EXCERPTED RECORDS>
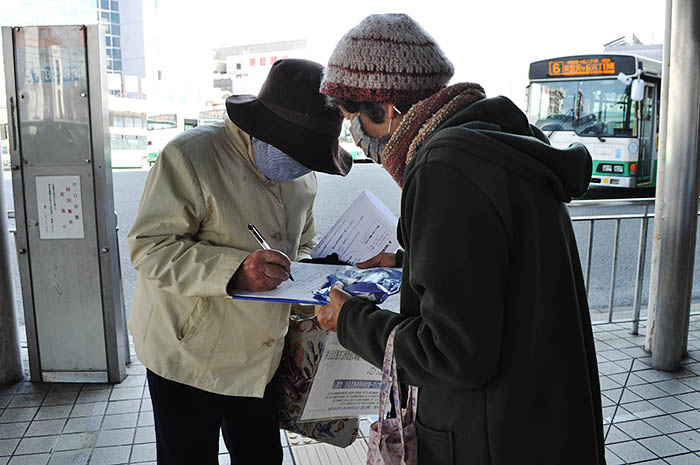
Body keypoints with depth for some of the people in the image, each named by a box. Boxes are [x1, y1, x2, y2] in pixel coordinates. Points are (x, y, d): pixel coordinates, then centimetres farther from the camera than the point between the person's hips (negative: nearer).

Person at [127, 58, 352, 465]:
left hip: (262, 358, 6)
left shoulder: (302, 179, 5)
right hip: (188, 358, -5)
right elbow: (149, 248, -21)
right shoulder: (190, 156, -18)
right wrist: (234, 270, -34)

EXERCISE DIRECTIONS> Please list each line of the items above that contains the word "right".

RESPONSE FOR THIS EXERCISE>
right hip: (188, 358, -5)
right elbow: (149, 248, -21)
right shoulder: (190, 156, -18)
right wrist: (234, 270, -34)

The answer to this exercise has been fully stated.